Task details: Restate the last part of the records below word for word, beginning at the line with "钟），待延时时间结束，压缩机开始工作。" and ending at the final line.
Data Block Start
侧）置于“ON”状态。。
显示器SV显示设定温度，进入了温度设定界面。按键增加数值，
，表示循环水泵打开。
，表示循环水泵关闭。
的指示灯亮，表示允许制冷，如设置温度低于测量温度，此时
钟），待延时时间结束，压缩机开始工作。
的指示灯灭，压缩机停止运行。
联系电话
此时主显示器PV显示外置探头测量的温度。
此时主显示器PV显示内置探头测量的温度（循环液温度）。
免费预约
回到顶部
Data Block End
Finished exercise:
钟），待延时时间结束，压缩机开始工作。
的指示灯灭，压缩机停止运行。
联系电话
此时主显示器PV显示外置探头测量的温度。
此时主显示器PV显示内置探头测量的温度（循环液温度）。
免费预约
回到顶部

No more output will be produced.